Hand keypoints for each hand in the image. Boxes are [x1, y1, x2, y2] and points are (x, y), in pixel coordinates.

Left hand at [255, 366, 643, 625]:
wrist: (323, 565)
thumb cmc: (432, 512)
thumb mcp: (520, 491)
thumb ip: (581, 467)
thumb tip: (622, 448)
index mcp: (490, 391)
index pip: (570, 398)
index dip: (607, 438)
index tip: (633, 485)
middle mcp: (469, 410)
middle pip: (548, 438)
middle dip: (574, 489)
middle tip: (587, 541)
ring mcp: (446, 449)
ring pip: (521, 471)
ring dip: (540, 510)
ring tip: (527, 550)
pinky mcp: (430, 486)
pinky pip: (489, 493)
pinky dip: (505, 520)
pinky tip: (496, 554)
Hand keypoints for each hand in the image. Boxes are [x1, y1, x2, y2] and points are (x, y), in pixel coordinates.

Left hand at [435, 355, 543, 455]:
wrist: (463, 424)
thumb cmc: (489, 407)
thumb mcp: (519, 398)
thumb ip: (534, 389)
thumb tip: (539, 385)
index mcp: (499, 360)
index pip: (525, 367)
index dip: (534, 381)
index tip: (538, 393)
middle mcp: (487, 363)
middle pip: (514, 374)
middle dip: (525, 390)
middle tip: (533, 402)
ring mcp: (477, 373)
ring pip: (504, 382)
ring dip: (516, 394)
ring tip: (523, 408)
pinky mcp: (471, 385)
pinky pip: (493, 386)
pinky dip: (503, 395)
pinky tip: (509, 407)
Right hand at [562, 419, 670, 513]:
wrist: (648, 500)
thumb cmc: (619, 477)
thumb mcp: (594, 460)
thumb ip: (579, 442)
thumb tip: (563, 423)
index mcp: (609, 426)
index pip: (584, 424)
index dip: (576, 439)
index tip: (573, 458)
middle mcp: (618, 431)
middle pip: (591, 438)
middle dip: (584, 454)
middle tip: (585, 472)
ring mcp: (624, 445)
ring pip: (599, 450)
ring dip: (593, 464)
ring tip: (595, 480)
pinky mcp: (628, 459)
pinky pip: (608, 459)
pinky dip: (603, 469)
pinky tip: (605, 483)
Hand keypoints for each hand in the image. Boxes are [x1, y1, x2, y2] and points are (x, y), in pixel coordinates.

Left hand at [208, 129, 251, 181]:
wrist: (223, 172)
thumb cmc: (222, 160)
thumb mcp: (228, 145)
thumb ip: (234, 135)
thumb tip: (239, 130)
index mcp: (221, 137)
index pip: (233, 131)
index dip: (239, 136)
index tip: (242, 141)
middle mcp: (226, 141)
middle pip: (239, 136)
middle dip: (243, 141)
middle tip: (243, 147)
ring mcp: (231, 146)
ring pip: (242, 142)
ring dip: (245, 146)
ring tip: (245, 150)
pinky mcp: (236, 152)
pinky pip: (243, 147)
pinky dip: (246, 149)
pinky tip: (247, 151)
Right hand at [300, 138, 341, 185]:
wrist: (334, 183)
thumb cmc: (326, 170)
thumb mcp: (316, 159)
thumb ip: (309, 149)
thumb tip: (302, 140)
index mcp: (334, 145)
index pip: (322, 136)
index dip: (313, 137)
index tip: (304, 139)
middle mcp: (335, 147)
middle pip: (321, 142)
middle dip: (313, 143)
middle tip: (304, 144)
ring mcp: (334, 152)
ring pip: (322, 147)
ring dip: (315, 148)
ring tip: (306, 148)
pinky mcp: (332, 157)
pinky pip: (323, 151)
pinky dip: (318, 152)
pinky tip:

+===+

TASK DIRECTIONS: Output the lines above exactly, but only those between the line holding "pinky pip: (608, 459)" and the line holding "pinky dip: (246, 149)", inclusive.

REPLY:
pinky pip: (608, 459)
pinky dip: (603, 469)
pinky tip: (605, 483)
Hand keypoints for each hand in the image. Boxes are [x1, y1, x2, y2] and points are (x, y), in pixel coordinates.

Left hand at [208, 129, 251, 181]:
wrist: (223, 172)
thumb cmc: (222, 160)
thumb mcp: (228, 145)
thumb ip: (234, 135)
thumb tip: (239, 130)
index mcp: (221, 137)
index pip: (233, 131)
index dip: (239, 136)
index tip: (242, 141)
middle mcp: (226, 141)
middle pip: (239, 136)
middle dip: (243, 141)
middle tip: (243, 147)
ring mcp: (231, 146)
ring pip: (242, 142)
ring dip: (245, 146)
ring tip: (245, 150)
pinky mcp: (236, 152)
pinky pip: (243, 147)
pinky dip: (246, 149)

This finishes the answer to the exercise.